## [Activity]
Copy the data from the line with "How many times do" to the line with "What is the minimum value for Signal (col_1)?", switching "chart" to "graph" and changing nothing else. Leave the pictures out.

## [Provided material]
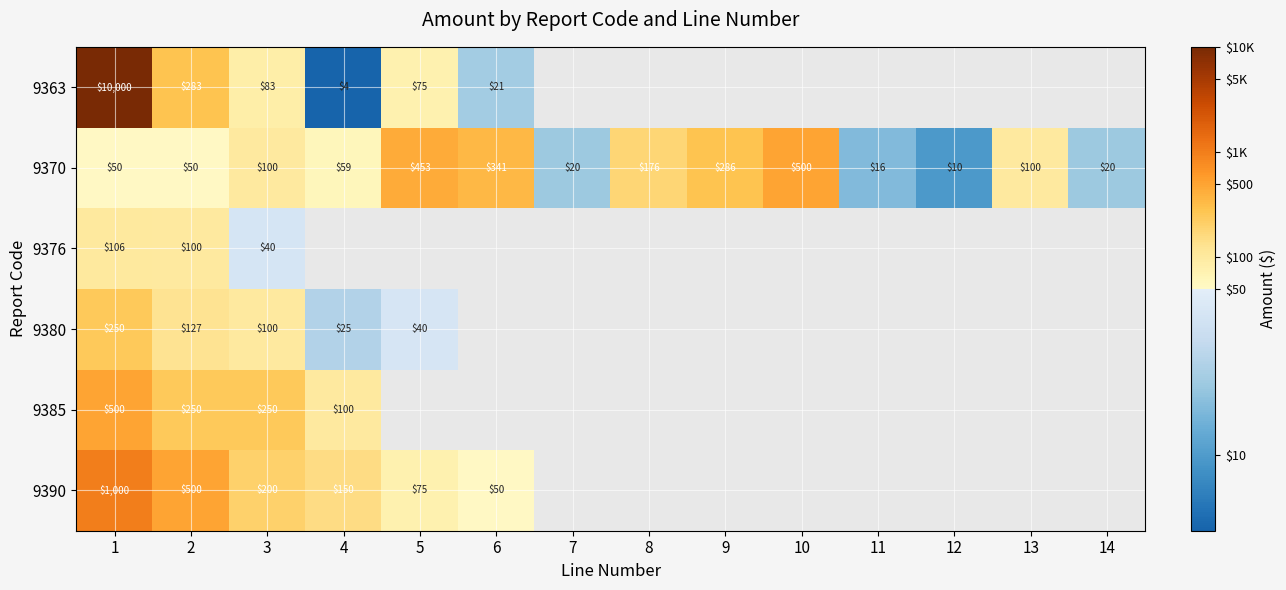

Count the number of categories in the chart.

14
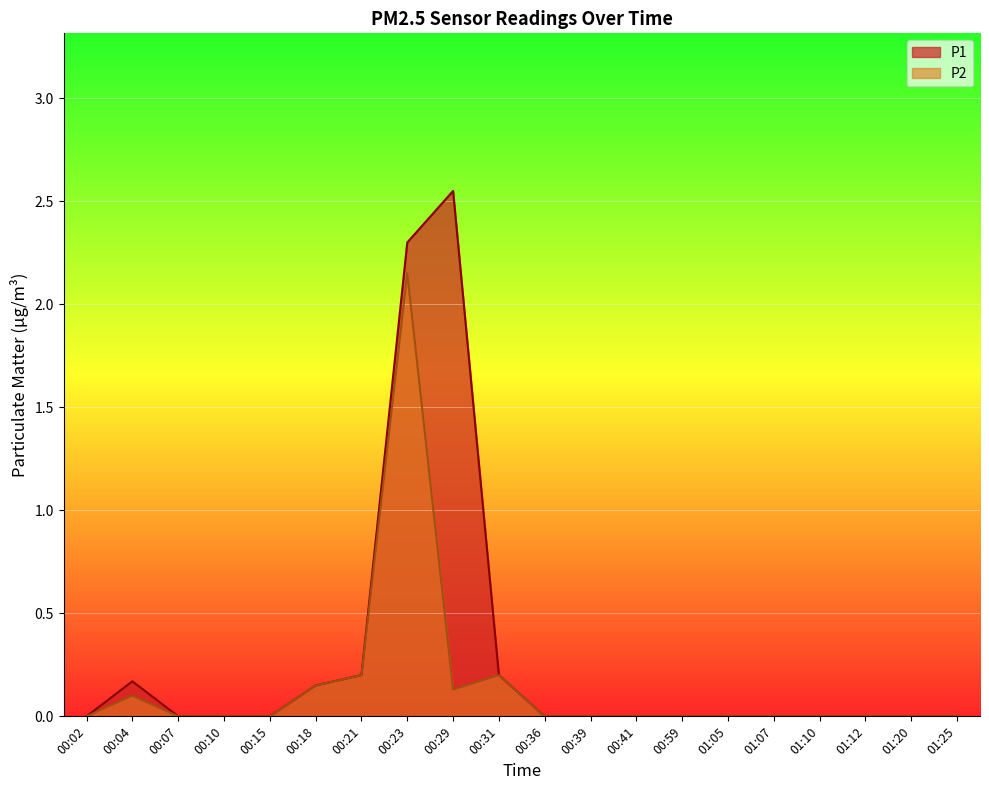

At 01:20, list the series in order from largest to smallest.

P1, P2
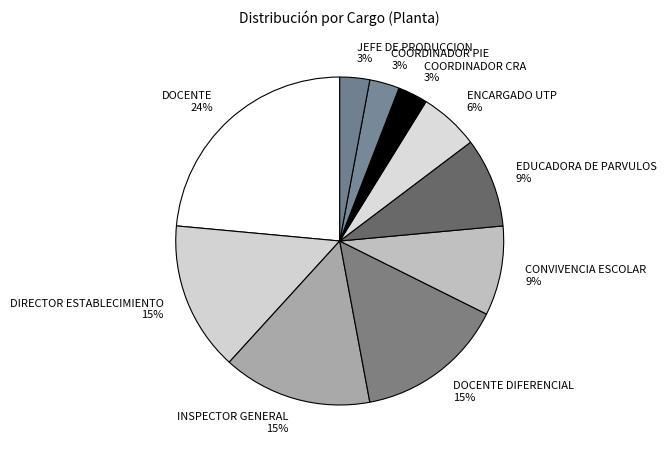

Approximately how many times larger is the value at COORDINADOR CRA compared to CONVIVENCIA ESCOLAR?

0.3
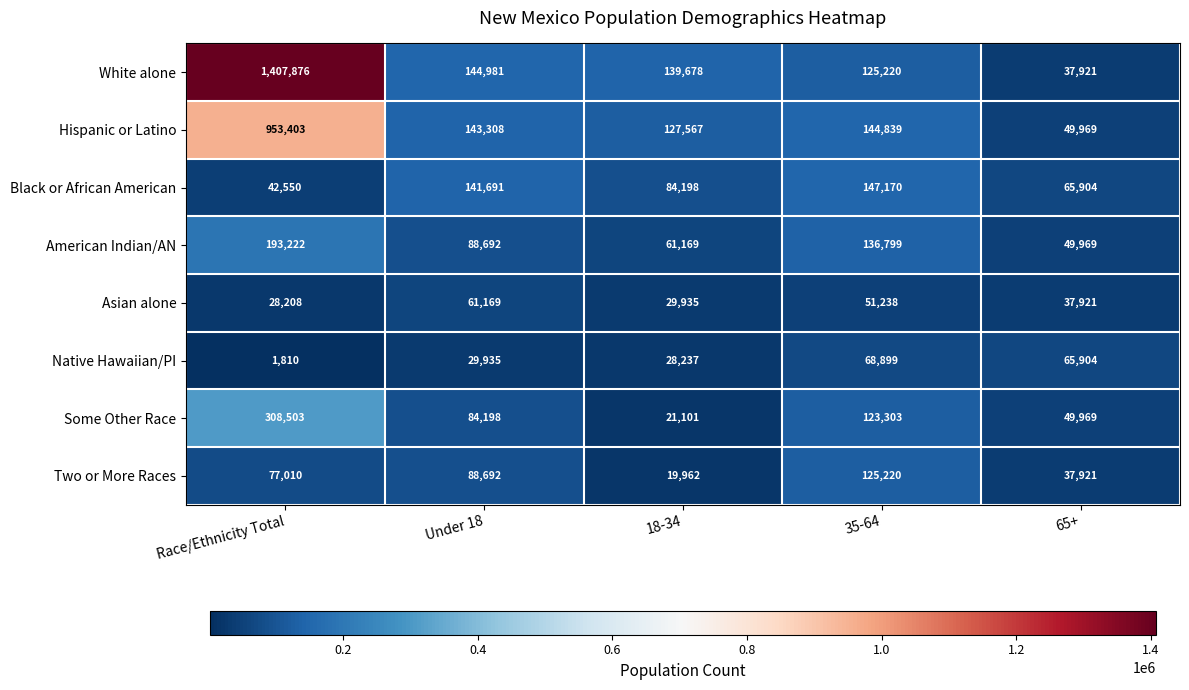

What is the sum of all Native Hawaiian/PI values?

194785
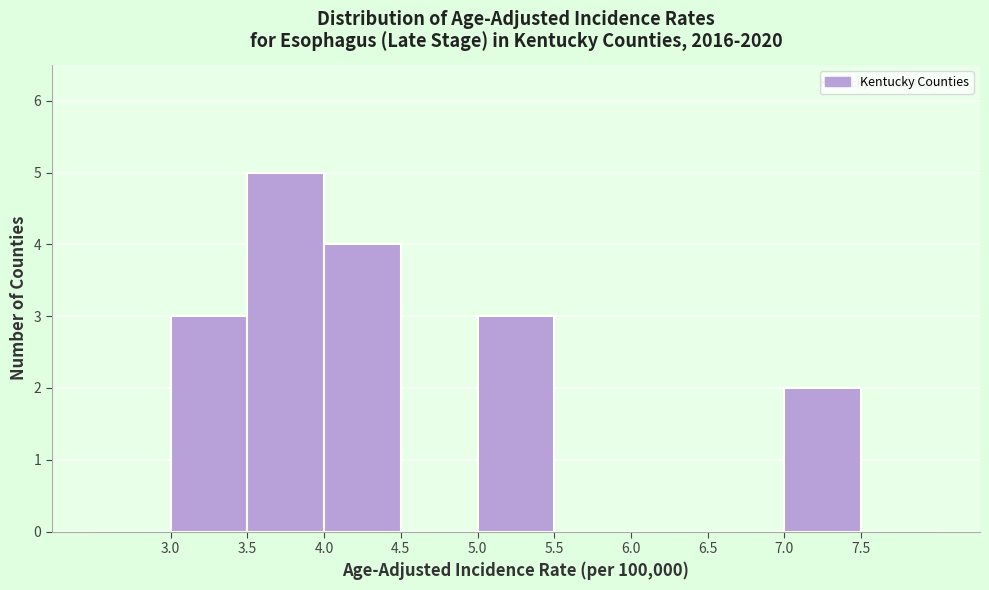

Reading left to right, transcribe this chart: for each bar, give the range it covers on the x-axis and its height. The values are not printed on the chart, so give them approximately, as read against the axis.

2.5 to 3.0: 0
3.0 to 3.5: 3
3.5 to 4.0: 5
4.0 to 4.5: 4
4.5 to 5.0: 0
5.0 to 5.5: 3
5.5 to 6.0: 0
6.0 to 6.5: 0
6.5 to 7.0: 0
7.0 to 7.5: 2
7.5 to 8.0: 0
---
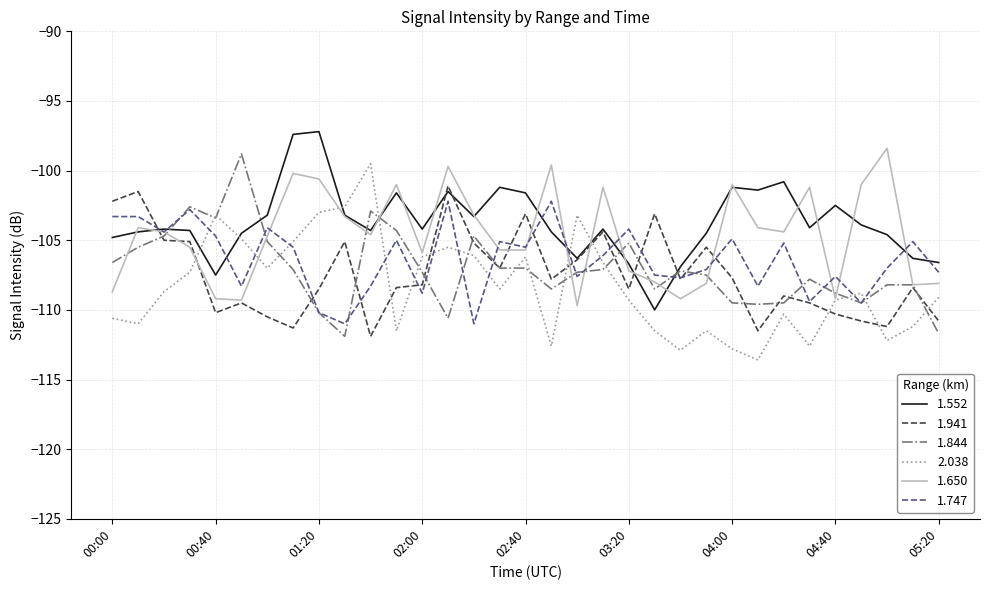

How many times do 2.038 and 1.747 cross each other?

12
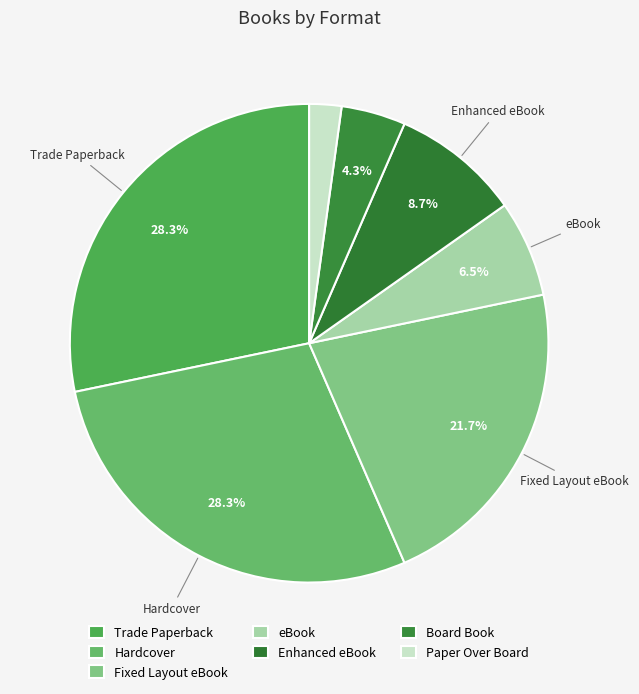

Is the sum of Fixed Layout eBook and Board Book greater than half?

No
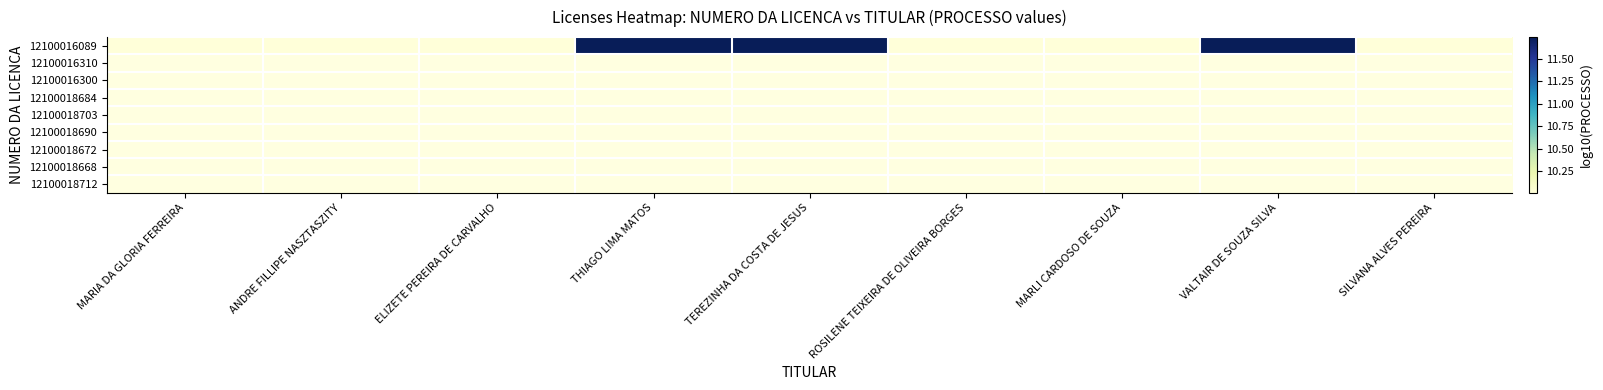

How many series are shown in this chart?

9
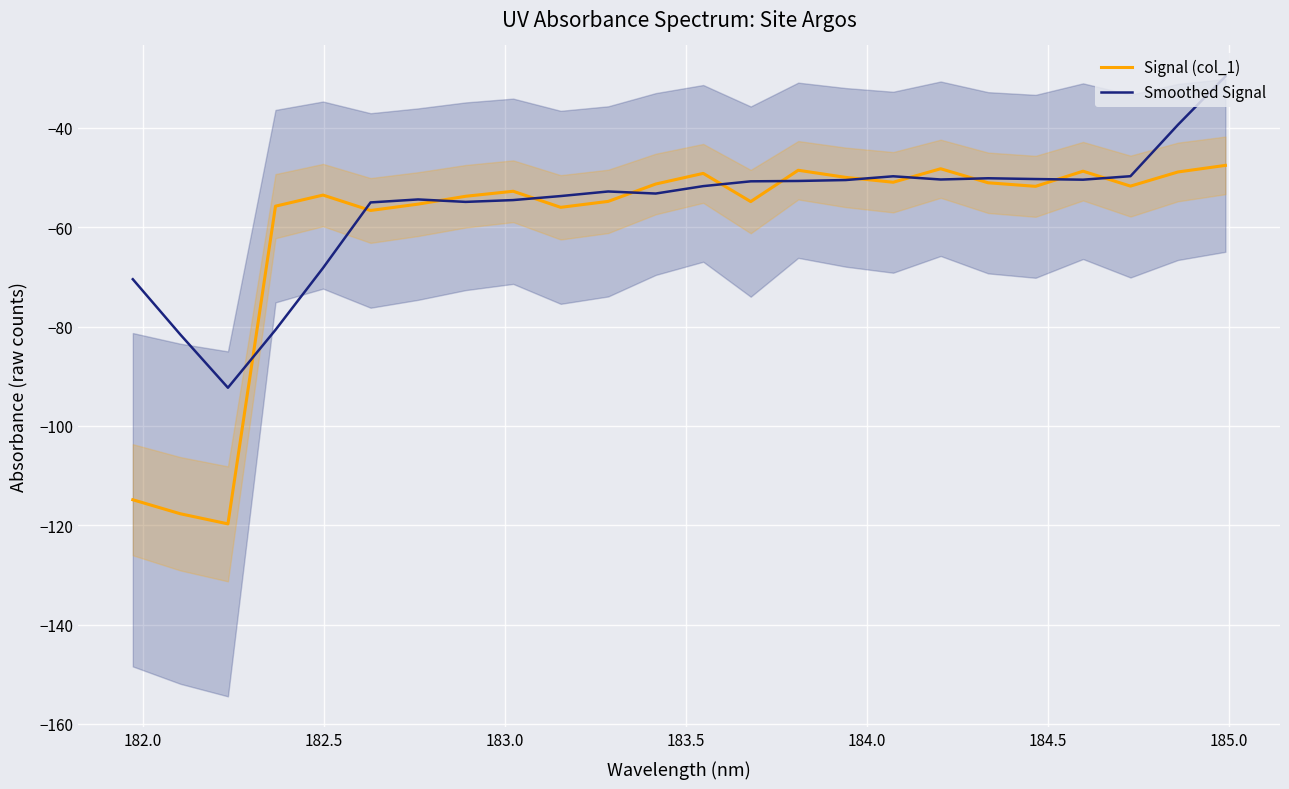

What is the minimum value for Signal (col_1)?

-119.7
---
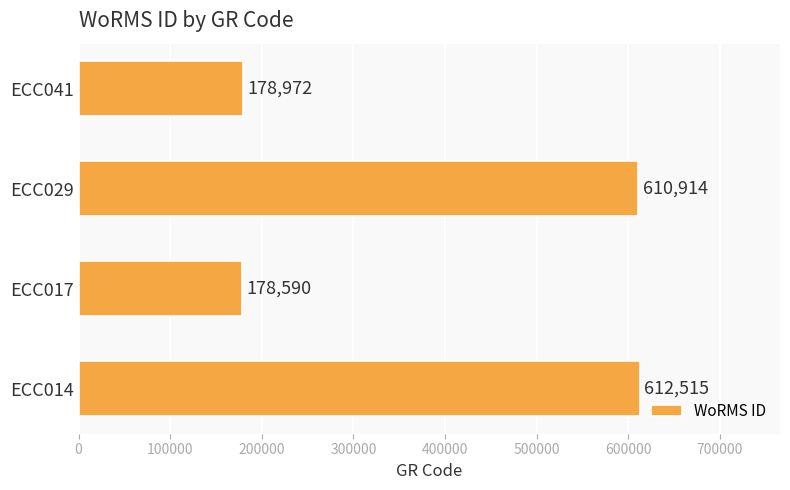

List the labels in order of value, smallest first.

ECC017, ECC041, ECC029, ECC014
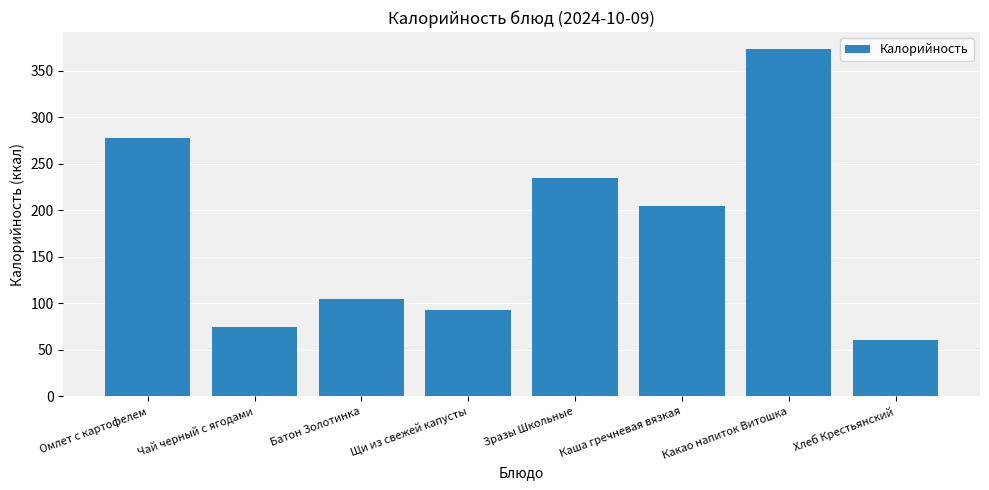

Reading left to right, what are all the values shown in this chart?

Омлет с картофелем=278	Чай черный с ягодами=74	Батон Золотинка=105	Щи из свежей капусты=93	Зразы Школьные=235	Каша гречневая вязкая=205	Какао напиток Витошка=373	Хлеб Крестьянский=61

## [Exercise result]
How many times do 2.038 and 1.747 cross each other?

12

Is the sum of Fixed Layout eBook and Board Book greater than half?

No

How many series are shown in this graph?

9

What is the minimum value for Signal (col_1)?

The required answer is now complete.